▶ _Aim of the exercise_:
Please report the number of lines in the entries below that contain "regional", with nothing added.

▶ _Excerpted data_:
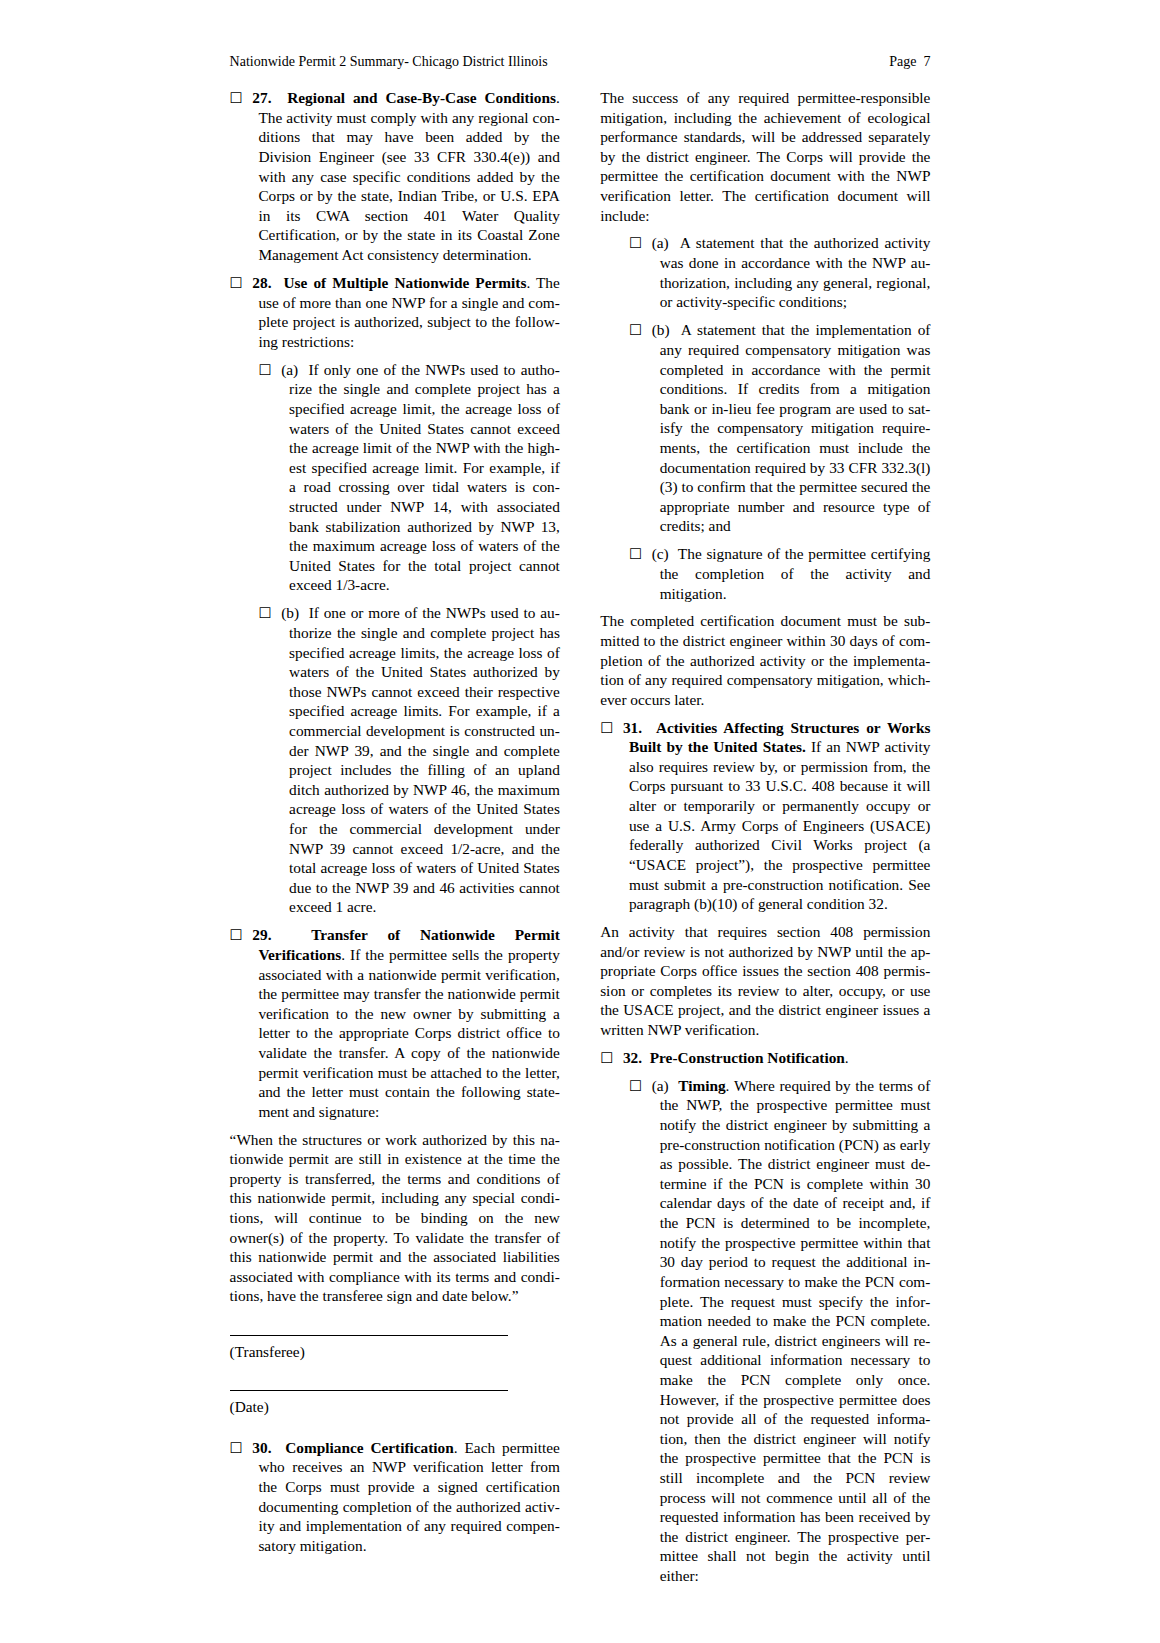Nationwide Permit 2 Summary- Chicago District Illinois Page 7
☐27. Regional and Case-By-Case Conditions. The activity must comply with any regional conditions that may have been added by the Division Engineer (see 33 CFR 330.4(e)) and with any case specific conditions added by the Corps or by the state, Indian Tribe, or U.S. EPA in its CWA section 401 Water Quality Certification, or by the state in its Coastal Zone Management Act consistency determination.
☐28. Use of Multiple Nationwide Permits. The use of more than one NWP for a single and complete project is authorized, subject to the following restrictions:
☐(a) If only one of the NWPs used to authorize the single and complete project has a specified acreage limit, the acreage loss of waters of the United States cannot exceed the acreage limit of the NWP with the highest specified acreage limit. For example, if a road crossing over tidal waters is constructed under NWP 14, with associated bank stabilization authorized by NWP 13, the maximum acreage loss of waters of the United States for the total project cannot exceed 1/3-acre.
☐(b) If one or more of the NWPs used to authorize the single and complete project has specified acreage limits, the acreage loss of waters of the United States authorized by those NWPs cannot exceed their respective specified acreage limits. For example, if a commercial development is constructed under NWP 39, and the single and complete project includes the filling of an upland ditch authorized by NWP 46, the maximum acreage loss of waters of the United States for the commercial development under NWP 39 cannot exceed 1/2-acre, and the total acreage loss of waters of United States due to the NWP 39 and 46 activities cannot exceed 1 acre.
☐29. Transfer of Nationwide Permit Verifications. If the permittee sells the property associated with a nationwide permit verification, the permittee may transfer the nationwide permit verification to the new owner by submitting a letter to the appropriate Corps district office to validate the transfer. A copy of the nationwide permit verification must be attached to the letter, and the letter must contain the following statement and signature:
“When the structures or work authorized by this nationwide permit are still in existence at the time the property is transferred, the terms and conditions of this nationwide permit, including any special conditions, will continue to be binding on the new owner(s) of the property. To validate the transfer of this nationwide permit and the associated liabilities associated with compliance with its terms and conditions, have the transferee sign and date below.”
(Transferee)
(Date)
☐30. Compliance Certification. Each permittee who receives an NWP verification letter from the Corps must provide a signed certification documenting completion of the authorized activity and implementation of any required compensatory mitigation.
The success of any required permittee-responsible mitigation, including the achievement of ecological performance standards, will be addressed separately by the district engineer. The Corps will provide the permittee the certification document with the NWP verification letter. The certification document will include:
☐(a) A statement that the authorized activity was done in accordance with the NWP authorization, including any general, regional, or activity-specific conditions;
☐(b) A statement that the implementation of any required compensatory mitigation was completed in accordance with the permit conditions. If credits from a mitigation bank or in-lieu fee program are used to satisfy the compensatory mitigation requirements, the certification must include the documentation required by 33 CFR 332.3(l)(3) to confirm that the permittee secured the appropriate number and resource type of credits; and
☐(c) The signature of the permittee certifying the completion of the activity and mitigation.
The completed certification document must be submitted to the district engineer within 30 days of completion of the authorized activity or the implementation of any required compensatory mitigation, whichever occurs later.
☐31. Activities Affecting Structures or Works Built by the United States. If an NWP activity also requires review by, or permission from, the Corps pursuant to 33 U.S.C. 408 because it will alter or temporarily or permanently occupy or use a U.S. Army Corps of Engineers (USACE) federally authorized Civil Works project (a “USACE project”), the prospective permittee must submit a pre-construction notification. See paragraph (b)(10) of general condition 32.
An activity that requires section 408 permission and/or review is not authorized by NWP until the appropriate Corps office issues the section 408 permission or completes its review to alter, occupy, or use the USACE project, and the district engineer issues a written NWP verification.
☐32. Pre-Construction Notification.
☐(a) Timing. Where required by the terms of the NWP, the prospective permittee must notify the district engineer by submitting a pre-construction notification (PCN) as early as possible. The district engineer must determine if the PCN is complete within 30 calendar days of the date of receipt and, if the PCN is determined to be incomplete, notify the prospective permittee within that 30 day period to request the additional information necessary to make the PCN complete. The request must specify the information needed to make the PCN complete. As a general rule, district engineers will request additional information necessary to make the PCN complete only once. However, if the prospective permittee does not provide all of the requested information, then the district engineer will notify the prospective permittee that the PCN is still incomplete and the PCN review process will not commence until all of the requested information has been received by the district engineer. The prospective permittee shall not begin the activity until either:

▶ _Exercise answer_:
2